# Does Anybody Really Know what time it is?



## Caine (Jun 1, 2005)

Does anybody really care?

I posted a marinade/sauce recipe for shrimp on the Outdoor Cooking Forum, and after I posted I noticed the posting time was listed as 7:44 PM. Considering I posted this during my lunch hour in California, I am a bit confused. Where is the server for this forum located?


----------



## buckytom (Jun 1, 2005)

umm, your'e 3 hours behind me, so (lunchtime) 1pm is 4pm here, and 3 hours 44 minutes ahead of me is in the middle of the atlantic, so i'd say it was on atlantis. i knew andy, elfie, and mj were getting a good deal out of this....


----------



## Andy M. (Jun 1, 2005)

Caine:

You have to set your time zone.

Click on User CP near the top of the page then click on Edit Options on the left side of the new page.  Scroll down to the date and time options and make the necesary changes for your time zone.


----------



## Dove (Jun 1, 2005)

Caine,
At the top of the page click on users pc and  and on the left click on users options,,scroll down the page and you will see where to choose pacific time
Marge~Dove


----------



## jkath (Jun 1, 2005)

When you choose your local time, choose this one:

"GMT -8 Pacific Time"


----------



## luvs (Jun 4, 2005)

i chose the proper time zone, but a post i make at midnight will come up as a 4am post.


----------

DATA:
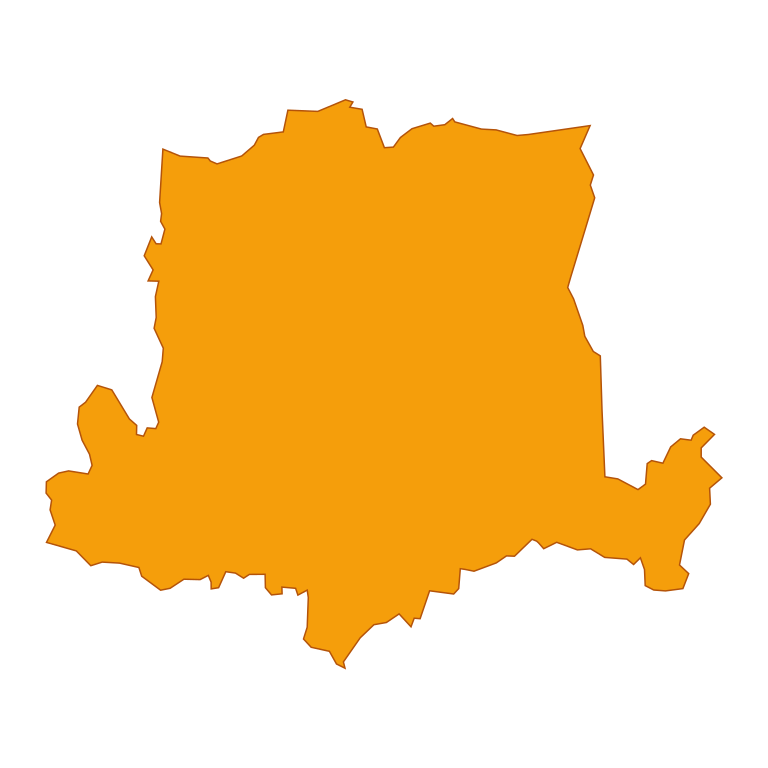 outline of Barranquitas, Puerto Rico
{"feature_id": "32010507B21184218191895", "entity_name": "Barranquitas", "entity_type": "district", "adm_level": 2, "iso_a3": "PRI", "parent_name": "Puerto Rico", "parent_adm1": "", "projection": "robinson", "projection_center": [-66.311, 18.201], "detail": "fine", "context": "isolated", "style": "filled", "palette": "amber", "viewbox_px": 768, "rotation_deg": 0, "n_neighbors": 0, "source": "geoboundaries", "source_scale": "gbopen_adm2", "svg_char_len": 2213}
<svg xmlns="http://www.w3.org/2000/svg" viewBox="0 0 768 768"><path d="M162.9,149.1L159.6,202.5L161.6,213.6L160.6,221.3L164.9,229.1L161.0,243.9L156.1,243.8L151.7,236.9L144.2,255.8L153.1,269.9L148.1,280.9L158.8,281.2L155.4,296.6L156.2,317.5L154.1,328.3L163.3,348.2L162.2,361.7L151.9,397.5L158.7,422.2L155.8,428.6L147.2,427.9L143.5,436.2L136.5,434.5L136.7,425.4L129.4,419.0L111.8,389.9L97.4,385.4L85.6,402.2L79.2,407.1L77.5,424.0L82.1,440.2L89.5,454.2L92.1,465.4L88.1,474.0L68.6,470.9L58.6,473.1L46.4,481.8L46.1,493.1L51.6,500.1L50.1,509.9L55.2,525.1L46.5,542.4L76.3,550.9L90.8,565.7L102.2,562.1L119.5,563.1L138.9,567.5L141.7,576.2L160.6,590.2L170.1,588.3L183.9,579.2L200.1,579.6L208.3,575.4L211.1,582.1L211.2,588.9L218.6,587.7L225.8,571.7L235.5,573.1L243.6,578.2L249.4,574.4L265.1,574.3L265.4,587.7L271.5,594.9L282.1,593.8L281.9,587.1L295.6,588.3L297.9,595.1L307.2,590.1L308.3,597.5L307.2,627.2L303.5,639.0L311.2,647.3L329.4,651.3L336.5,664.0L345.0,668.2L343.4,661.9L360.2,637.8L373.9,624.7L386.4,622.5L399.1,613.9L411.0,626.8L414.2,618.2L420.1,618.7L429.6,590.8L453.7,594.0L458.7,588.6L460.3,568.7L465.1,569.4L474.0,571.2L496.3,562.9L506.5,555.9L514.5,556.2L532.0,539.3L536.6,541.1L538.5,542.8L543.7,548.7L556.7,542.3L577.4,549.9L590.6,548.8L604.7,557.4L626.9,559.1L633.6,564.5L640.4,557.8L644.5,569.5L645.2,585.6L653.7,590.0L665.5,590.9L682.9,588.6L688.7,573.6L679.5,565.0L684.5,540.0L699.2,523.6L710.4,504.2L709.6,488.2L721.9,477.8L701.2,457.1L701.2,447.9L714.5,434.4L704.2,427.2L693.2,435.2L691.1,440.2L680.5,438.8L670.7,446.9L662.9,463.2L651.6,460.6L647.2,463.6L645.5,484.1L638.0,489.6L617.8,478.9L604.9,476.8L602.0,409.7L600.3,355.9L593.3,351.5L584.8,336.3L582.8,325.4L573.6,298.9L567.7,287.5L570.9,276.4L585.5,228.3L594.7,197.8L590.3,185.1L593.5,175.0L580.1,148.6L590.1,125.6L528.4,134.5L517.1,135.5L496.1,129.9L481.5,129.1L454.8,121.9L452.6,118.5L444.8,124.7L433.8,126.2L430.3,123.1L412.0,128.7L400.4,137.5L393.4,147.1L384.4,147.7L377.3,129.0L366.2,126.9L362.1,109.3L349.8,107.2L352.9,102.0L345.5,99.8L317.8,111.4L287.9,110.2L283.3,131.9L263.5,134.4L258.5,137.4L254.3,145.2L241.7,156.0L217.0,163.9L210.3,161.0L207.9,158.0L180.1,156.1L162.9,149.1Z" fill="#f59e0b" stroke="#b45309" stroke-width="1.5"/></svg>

INSTRUCTIONS FOR THE TASK: In the time zone thread, copy the passage between "## jkath (Jun" and "a 4am post.", inclusive, and swap "midnight" for "noon".

SOLUTION FOR THIS EXERCISE:
## jkath (Jun 1, 2005)

When you choose your local time, choose this one:

"GMT -8 Pacific Time"


----------



## luvs (Jun 4, 2005)

i chose the proper time zone, but a post i make at noon will come up as a 4am post.